TEMPO.CO, Jakarta - Mantan Kepala Staf Angkatan Udara (KSAU) Marsekal (Purnawirawan) Chappy Hakim mengatakan pemilihan pesawat jet tempur sebagai bagian dari kekuatan tempur memang tak mudah. Menurut dia, rencana pembelian 15 jet tempur bekas jenis Eurofighter Typhoon asal Austria oleh Menteri Pertahanan Prabowo Subianto memiliki pertimbangan sendiri.
"Memilih jenis pesawat terbang untuk masuk dalam jajaran kekuatan tempur sebuah Angkatan Udara tidak sederhana. Banyak hal yang harus dikaji terlebih dahulu. Salah satu jenis pesawat yang akan dipilih sangat tergantung kepada postur keseluruhan kekuatan AU yang ingin dibangun," kata Chappy saat dihubungi Tempo, Selasa, 28 Juli 2020.
Chappy mengatakan satuan terkecil dari unsur pesawat dikenal sebagai skuadron. Skuadron adalah sub system dari satuan-satuan di atasnya. Jenis pesawat (skuadron) yang akan dibeli dalam proses pengadaan merupakan bagian dari roda gigi sistem tempur dalam unitnya.
"Itu semua baru kajian dalam aspek operasional, belum lagi sisi lain yang harus masuk dalam parameter yang harus bersinergi secara utuh agar masuk dalam kerangka susunan postur kekuatan yang diinginkan," kata Chappy.
Ia mengatakan tak paham kebutuhan pertahanan yang disusun oleh Menhan Prabowo Subianto. Detail tentang kekuatan pertahanan dan keamanan, menurut dia, harus ditanyakan langsung pada Mabes TNI dan Kementerian Pertahanan. "Karena ada beberapa hal yang tidak bisa digunakan sebagai bahan publikasi terbuka," kata dia.
Meski begitu, ia menegaskan pembelian alutsista tak hanya membahas teknis spesifik peralatan tempur.
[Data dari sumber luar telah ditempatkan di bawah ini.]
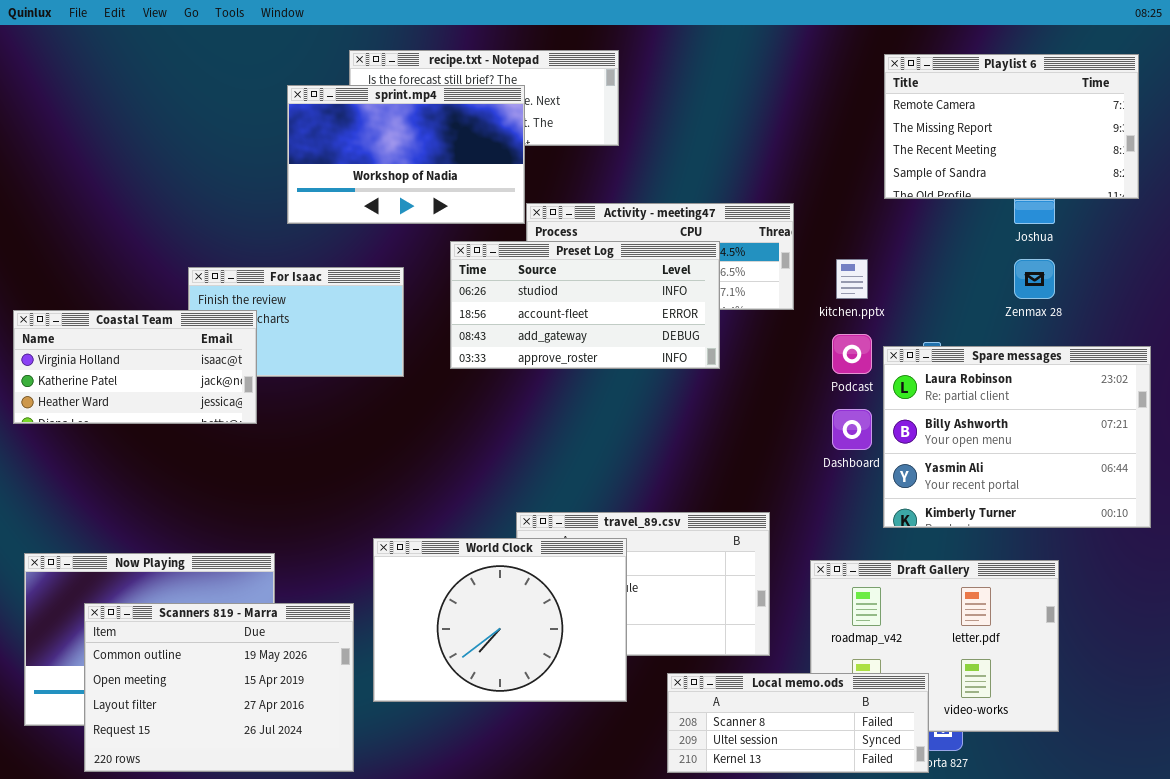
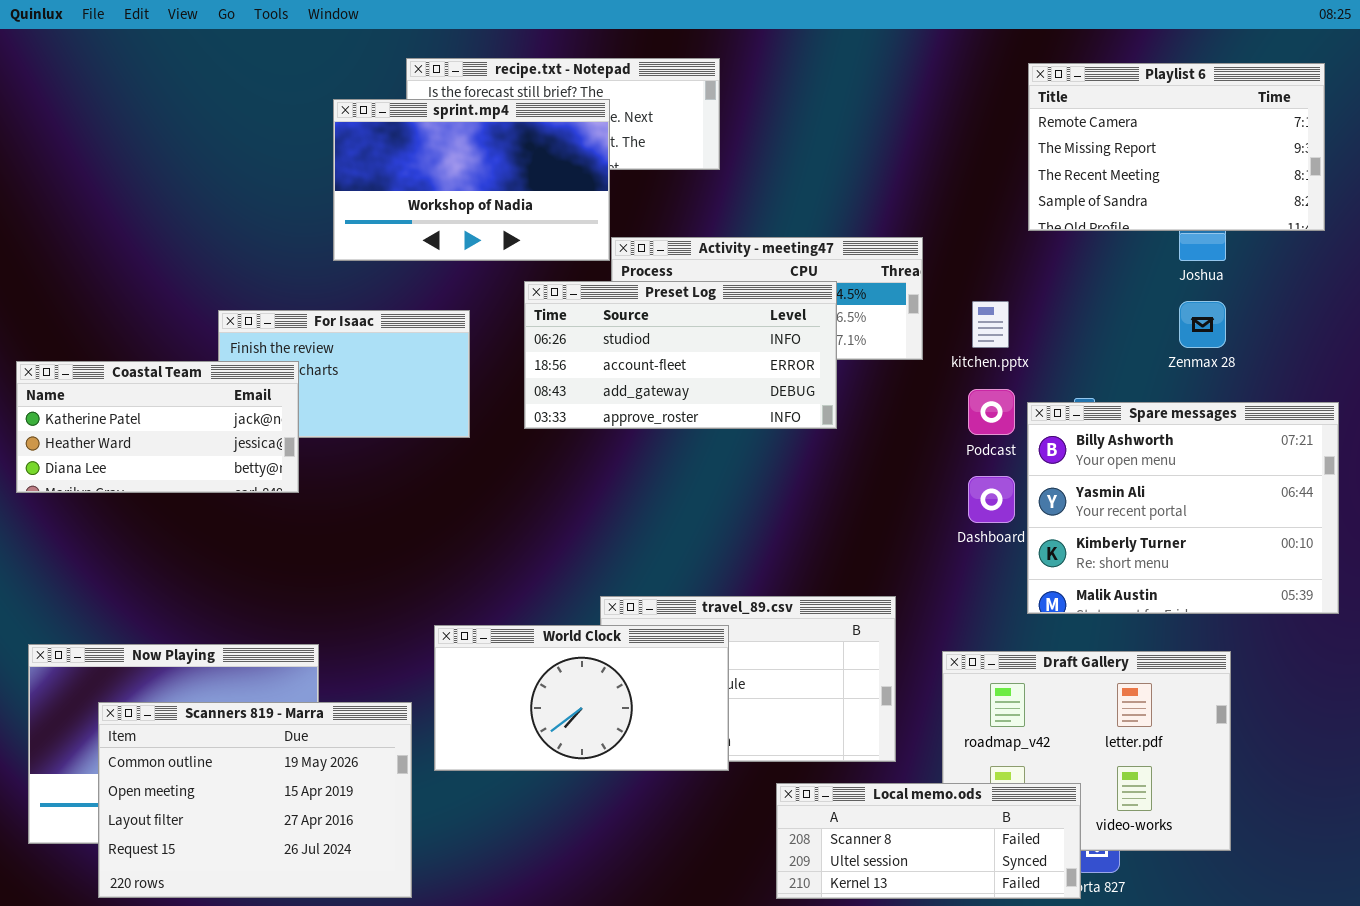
Coastal Team: [13,310,257,424] -> [16,361,299,493], scrolled down 1 row
Spare messages: [883,346,1151,528] -> [1027,402,1339,614], scrolled down 1 row
World Clock: [373,538,627,702] -> [434,625,729,771], resized

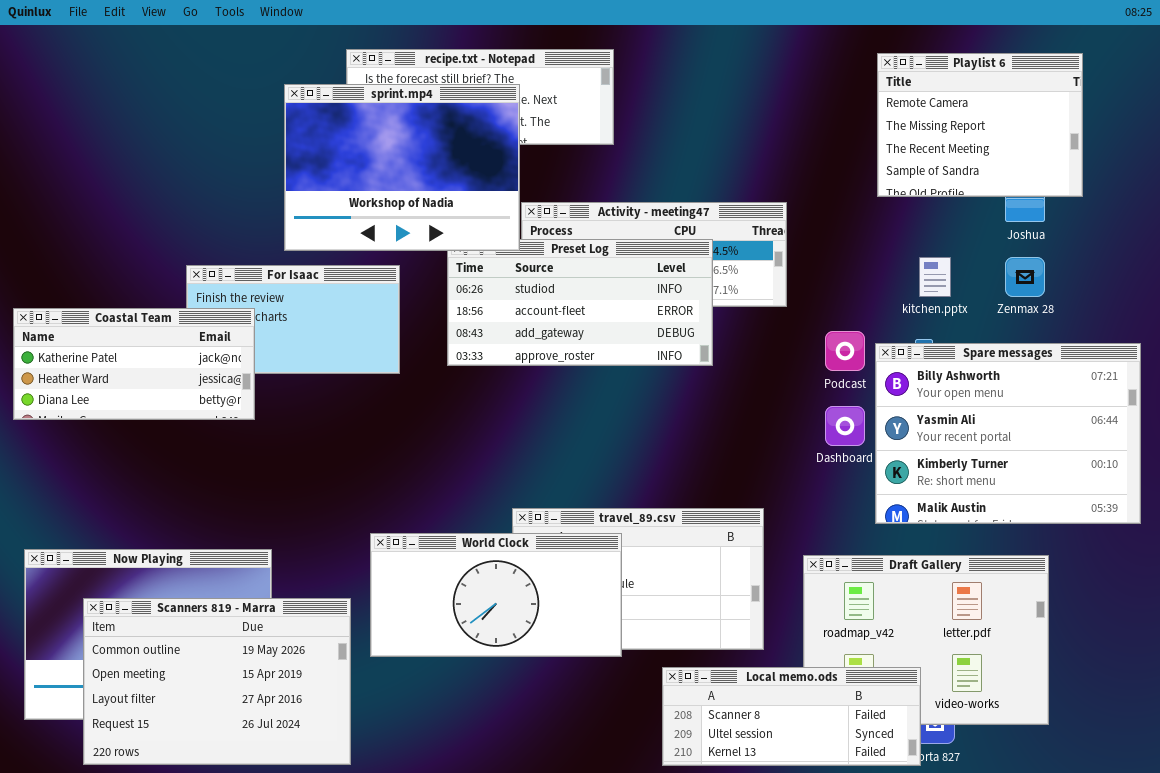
Playlist 6: [1028,63,1325,231] -> [877,53,1083,197], resized
sprint.mp4: [333,99,610,261] -> [284,84,520,251], resized
kitchen.pptx: [972,301,1009,348] -> [919,257,951,297], moved

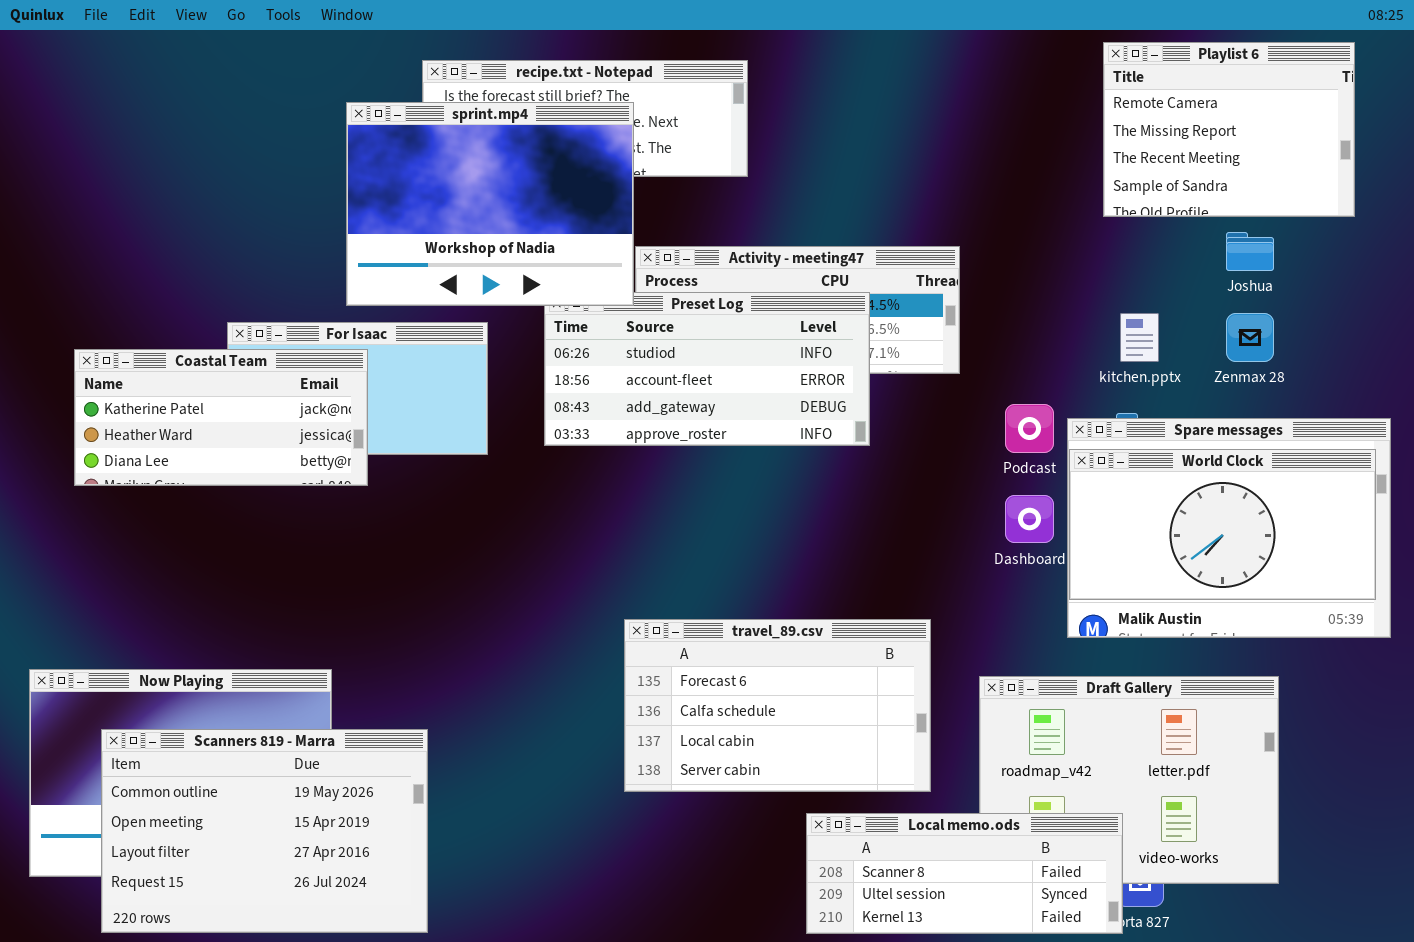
Playlist 6: [877,53,1083,197] -> [1103,42,1355,217], moved
Coastal Team: [13,308,255,420] -> [74,349,368,486], moved
World Clock: [370,533,622,657] -> [1069,449,1376,600], moved

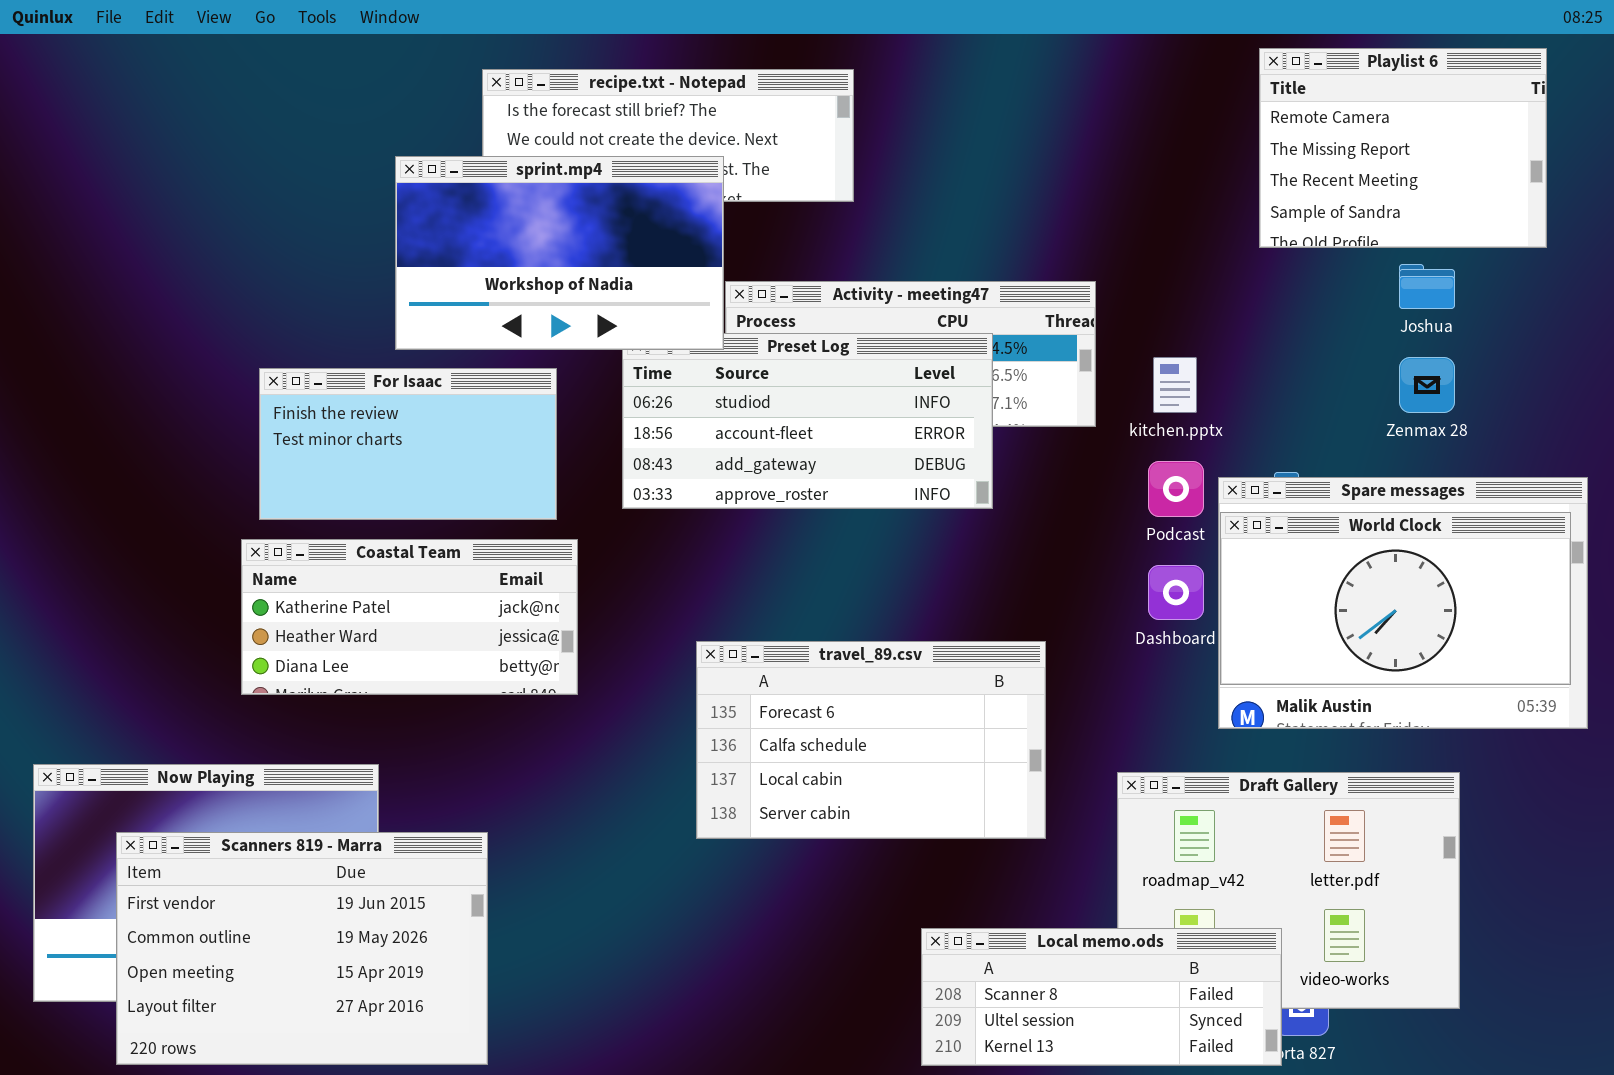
sprint.mp4: [346,102,634,306] -> [395,156,724,350], resized
kitchen.pptx: [1120,313,1159,362] -> [1153,357,1197,413], moved
Coastal Team: [74,349,368,486] -> [241,539,578,695], moved
travel_89.csv: [624,619,931,792] -> [696,641,1046,839], moved
Scanners 819 - Marra: [101,729,428,933] -> [116,832,488,1065], scrolled up 1 row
Masih ada pembahasan di aspek hubungan internasional yang perlu dipertimbangkan. "Masih ada beberapa lagi yang harus dipertimbangkan termasuk berkait dengan National Policy karena akan bersinggungan dengan hubungan antar negara-pemerintahan pada tataran international strategic consideration," kata Chappy.